READING PASSAGE:

——

In its broadest terms, optics is generally defined as that branch of physics concerned with the interactions of light with its containment medium as the light propagates through that medium. Aquatic optics generally restricts its definition of containment media to those found in naturally occurring water bodies. Since, however, the point of origin and/or final destination of the light propagation under study are very often in media other than those comprising the naturally occurring water bodies, aquatic optics must also contend with the transference of light among these adjacent media. The propagation of light through the atmosphere and the interaction of light with the solid matter containing the natural water body must, therefore, be appropriately incorporated into the principles of aquatic optics.

Aquatic optics can be subdivided according to whether the natural water body is salty (oceanographic), inland or fresh (limnological), or coastal. Oceanographic optics has long been recognized as an integral component of oceanography, and has benefitted from rapid advances in the development of sophisticated submersible spectro-optical devices and computer-based interpretative techniques. Limnological optics has not enjoyed the same longstanding recognition as has oceanographic optics, although the sophisticated spectro-optical devices and computer-based interpretative techniques offer comparable benefits. It is not the purpose of this book to dwell on the possible reasons for such an historical lack of recognition, but rather to address the nature of the limnological light field and the behavior of photons within such an aquatic environment. The fundamental theory of radiative transfer developed for atmospheric and oceanographic optics is directly applicable to the study of both the limnological and the coastal environments. However, due to the basic differences amongst oceanographic and limnological aquatic compositions, much of the interpretive techniques are not directly applicable. These similarities and differences will be discussed throughout this book.

The launch of ERTS-1 (the Earth Resources Technology Satellite, later renamed Landsat-1) in August 1972 introduced remote sensing as a potential tool to the protocols of environmental monitoring. Mounted onboard ERTS-1 was a broadband multispectral scanning device which recorded the radiation upwelling from the target contained within the field-of-view of the downward-looking multispectral scanning device. This target was an environmental ecosystem comprised of atmospheric, terrestrial, and/or aquatic regimes. Consequently, the satellite sensor recorded an integrated spectral signature representing the reflected portion of the solar and sky radiation impinging upon the earth (later sensors recorded a second signature representing the thermal energy generated by the ecosystem itself). Since the parameter recorded at the orbiting satellite was optical in nature, it logically followed that such optical data should be interpreted in terms of the optical properties of the environmental targets. Remote sensing and its potential role in environmental monitoring activities became, therefore, intimately linked with aquatic optics, providing, as it did, a need to understand the interactive nature of electromagnetic radiation and natural water bodies.

As subsequent satellites were launched (some such as Nimbus-7 and Seasat were dedicated predominantly to the study of oceans and ocean color), techniques to extract oceanographic information from the continuous streams of remotely-sensed data were rapidly developed. Understandably, these environmental satellites contained payloads of optical devices sensitive to various energy regions of the electromagnetic spectrum. It is the intention of this book to review the philosophy and scientific theory governing such information extraction within a restricted region of the electromagnetic spectrum, namely the visible wavelength region. While other regions of the electromagnetic spectrum (most notably microwave, radar, and thermal infrared) have been justifiably represented by the complements of sensors comprising both aircraft and satellite remote sensing missions dedicated to aquatic studies, measurement of water colour continues to comprise a major component of such remote sensing activities. For this reason, the major thrust of this book will be directed towards an interpretation of visible light (that is, radiation contained within the boundaries of the color wavelengths) emanating from inland and coastal natural water bodies (that is, natural waters influenced by their proximity to land masses).

To accommodate this thrust, the basic theory and general principles of aquatic optics and light propagation will first be briefly reviewed. A glossary is included at the end of this book defining the terminology that will be used throughout the text. Remote sensing will be treated as a parallel topic wi...

——

EXERCISE BRIEF:
Summarize the passage on aquatic optics in two sentences. The listing is material separate from the passage on aquatic optics.

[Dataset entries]
——

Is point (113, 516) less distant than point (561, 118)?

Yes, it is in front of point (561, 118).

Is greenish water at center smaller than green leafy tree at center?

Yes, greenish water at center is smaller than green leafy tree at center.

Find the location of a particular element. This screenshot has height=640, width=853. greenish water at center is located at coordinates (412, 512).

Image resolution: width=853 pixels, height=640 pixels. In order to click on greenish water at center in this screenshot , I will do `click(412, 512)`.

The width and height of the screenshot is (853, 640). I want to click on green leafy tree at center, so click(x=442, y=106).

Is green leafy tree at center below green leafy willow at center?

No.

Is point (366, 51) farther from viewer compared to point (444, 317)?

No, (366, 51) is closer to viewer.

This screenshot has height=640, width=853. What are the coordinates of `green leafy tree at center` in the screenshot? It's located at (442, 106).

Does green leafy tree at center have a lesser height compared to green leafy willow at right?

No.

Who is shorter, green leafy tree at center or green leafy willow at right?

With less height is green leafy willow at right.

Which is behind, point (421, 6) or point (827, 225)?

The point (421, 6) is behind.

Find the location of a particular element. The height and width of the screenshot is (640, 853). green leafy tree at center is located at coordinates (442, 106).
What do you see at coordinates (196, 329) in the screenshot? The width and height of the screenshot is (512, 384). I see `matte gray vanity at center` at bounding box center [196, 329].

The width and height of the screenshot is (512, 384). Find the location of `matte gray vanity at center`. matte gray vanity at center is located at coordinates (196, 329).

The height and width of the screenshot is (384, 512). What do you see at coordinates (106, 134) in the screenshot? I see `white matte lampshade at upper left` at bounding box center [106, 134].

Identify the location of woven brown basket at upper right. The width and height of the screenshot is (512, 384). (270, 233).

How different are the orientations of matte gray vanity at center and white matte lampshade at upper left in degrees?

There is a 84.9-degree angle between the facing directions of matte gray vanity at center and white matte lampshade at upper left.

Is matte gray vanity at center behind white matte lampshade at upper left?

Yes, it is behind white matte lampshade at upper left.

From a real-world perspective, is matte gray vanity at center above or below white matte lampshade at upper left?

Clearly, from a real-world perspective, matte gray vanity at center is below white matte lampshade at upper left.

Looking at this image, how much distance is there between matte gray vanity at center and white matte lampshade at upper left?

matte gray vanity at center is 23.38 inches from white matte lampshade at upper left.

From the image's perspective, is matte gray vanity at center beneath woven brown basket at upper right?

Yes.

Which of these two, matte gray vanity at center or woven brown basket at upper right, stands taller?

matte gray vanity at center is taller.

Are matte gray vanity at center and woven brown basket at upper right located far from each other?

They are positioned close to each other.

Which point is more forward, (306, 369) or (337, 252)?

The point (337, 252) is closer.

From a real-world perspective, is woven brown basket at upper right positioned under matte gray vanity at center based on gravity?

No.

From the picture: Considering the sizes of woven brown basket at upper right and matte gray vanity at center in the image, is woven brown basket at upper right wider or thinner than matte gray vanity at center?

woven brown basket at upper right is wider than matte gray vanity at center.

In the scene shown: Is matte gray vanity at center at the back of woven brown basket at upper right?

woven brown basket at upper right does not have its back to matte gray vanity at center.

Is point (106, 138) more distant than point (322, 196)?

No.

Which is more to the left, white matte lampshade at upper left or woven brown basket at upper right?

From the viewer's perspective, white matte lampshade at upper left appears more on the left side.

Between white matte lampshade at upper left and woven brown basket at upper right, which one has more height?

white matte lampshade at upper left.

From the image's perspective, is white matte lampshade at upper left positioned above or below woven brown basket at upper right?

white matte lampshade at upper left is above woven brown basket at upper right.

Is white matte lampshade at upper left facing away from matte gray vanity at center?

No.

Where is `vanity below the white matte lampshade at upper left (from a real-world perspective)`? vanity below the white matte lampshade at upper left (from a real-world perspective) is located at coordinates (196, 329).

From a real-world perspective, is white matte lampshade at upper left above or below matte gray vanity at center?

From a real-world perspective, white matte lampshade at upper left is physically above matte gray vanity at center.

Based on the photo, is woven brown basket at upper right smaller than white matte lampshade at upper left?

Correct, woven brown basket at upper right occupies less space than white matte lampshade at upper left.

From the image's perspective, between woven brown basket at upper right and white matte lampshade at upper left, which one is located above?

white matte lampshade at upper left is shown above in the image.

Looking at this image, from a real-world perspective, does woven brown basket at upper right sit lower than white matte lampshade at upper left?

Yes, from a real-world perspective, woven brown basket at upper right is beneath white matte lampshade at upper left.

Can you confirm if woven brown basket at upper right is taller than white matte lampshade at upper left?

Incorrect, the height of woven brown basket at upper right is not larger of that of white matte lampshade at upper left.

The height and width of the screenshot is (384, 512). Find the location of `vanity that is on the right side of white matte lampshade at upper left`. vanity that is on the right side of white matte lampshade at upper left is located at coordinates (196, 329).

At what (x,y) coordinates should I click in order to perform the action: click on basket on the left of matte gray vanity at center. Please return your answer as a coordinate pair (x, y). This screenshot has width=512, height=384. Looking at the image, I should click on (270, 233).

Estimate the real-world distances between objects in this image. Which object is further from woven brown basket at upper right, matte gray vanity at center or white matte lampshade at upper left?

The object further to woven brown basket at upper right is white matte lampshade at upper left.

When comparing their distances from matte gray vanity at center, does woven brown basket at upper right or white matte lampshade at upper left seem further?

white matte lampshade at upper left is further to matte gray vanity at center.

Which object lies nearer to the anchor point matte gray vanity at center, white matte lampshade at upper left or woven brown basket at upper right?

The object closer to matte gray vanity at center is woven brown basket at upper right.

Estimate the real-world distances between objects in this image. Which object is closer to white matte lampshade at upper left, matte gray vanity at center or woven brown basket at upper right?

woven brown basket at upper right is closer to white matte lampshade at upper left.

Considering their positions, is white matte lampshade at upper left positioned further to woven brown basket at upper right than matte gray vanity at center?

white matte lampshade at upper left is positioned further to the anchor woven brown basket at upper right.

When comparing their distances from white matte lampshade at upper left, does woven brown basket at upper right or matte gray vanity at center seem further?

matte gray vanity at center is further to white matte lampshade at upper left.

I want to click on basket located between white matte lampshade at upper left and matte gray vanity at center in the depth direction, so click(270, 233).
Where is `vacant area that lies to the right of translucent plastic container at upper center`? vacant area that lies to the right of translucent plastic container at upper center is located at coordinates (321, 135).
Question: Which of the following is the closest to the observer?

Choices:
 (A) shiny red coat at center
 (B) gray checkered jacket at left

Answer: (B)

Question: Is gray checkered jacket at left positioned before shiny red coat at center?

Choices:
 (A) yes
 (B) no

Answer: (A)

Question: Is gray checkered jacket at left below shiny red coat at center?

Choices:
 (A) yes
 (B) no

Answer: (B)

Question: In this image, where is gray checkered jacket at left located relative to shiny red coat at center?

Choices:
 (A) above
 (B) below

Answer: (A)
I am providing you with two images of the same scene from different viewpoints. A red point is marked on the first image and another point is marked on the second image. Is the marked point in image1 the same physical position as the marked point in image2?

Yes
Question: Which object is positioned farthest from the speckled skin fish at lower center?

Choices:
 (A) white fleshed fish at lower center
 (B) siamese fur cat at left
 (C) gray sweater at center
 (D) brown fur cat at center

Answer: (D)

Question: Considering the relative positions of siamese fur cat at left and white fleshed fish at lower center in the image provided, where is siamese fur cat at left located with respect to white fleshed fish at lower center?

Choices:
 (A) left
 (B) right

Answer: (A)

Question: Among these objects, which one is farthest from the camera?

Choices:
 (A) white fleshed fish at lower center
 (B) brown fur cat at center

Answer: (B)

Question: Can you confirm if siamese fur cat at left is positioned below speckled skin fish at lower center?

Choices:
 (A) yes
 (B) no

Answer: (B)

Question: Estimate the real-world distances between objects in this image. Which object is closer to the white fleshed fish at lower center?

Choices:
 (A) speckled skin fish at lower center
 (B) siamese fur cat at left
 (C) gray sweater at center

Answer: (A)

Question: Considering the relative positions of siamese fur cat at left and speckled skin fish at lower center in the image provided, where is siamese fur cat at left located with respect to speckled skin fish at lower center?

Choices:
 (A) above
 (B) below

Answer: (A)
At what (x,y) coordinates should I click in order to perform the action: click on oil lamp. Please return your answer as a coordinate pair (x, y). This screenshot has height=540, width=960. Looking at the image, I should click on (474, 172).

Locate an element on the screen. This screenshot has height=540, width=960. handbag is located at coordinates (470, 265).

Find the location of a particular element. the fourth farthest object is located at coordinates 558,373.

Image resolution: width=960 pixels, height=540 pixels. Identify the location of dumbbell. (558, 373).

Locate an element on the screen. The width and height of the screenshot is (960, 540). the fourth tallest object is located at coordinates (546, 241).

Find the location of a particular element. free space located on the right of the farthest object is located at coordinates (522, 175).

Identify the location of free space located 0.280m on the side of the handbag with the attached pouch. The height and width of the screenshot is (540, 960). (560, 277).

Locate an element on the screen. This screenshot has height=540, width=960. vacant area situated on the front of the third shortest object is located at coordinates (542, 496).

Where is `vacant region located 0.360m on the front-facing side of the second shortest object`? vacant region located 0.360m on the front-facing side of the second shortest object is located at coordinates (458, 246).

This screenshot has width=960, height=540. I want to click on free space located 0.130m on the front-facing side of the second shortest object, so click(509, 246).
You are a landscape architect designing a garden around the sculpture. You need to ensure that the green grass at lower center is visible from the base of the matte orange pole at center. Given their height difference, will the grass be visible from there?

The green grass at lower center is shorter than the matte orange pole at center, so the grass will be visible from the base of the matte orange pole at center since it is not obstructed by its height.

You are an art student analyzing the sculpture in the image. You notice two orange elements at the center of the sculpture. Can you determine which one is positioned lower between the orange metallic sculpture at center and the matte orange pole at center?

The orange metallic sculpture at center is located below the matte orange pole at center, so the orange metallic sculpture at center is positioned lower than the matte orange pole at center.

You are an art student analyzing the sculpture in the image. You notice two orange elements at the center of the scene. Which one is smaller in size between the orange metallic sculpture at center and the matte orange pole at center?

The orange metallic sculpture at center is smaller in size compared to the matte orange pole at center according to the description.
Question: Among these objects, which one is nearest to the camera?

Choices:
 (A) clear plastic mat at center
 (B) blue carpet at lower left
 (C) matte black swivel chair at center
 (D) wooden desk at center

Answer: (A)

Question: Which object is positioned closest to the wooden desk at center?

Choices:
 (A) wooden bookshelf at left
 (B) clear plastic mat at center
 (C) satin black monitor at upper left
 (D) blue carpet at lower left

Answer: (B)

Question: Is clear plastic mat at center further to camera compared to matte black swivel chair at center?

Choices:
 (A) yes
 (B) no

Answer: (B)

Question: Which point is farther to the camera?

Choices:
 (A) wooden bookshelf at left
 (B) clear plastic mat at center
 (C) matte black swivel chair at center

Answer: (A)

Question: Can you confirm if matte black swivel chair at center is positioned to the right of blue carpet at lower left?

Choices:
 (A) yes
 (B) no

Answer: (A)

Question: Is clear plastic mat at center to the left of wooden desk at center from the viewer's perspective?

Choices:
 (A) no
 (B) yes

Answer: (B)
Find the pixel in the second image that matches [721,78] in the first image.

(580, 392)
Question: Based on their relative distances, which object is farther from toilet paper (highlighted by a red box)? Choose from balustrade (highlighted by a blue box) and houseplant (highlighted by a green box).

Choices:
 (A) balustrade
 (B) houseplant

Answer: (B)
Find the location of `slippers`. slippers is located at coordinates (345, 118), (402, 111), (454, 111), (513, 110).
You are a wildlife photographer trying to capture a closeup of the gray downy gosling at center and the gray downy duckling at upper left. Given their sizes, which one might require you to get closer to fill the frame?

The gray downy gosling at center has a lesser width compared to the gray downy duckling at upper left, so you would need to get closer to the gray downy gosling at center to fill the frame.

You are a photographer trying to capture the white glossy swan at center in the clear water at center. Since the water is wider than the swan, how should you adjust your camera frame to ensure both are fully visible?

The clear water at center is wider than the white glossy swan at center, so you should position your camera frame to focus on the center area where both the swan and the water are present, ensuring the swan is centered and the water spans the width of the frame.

——

SOLUTION:
Aquatic optics studies how light interacts with naturally occurring water bodies as it propagates through them, and it must also account for light transferred between the water and adjacent media such as the atmosphere and the solid matter containing the water. The 1972 launch of ERTS-1 linked remote sensing closely with aquatic optics, and the book concentrates on interpreting visible light emanating from inland and coastal natural water bodies.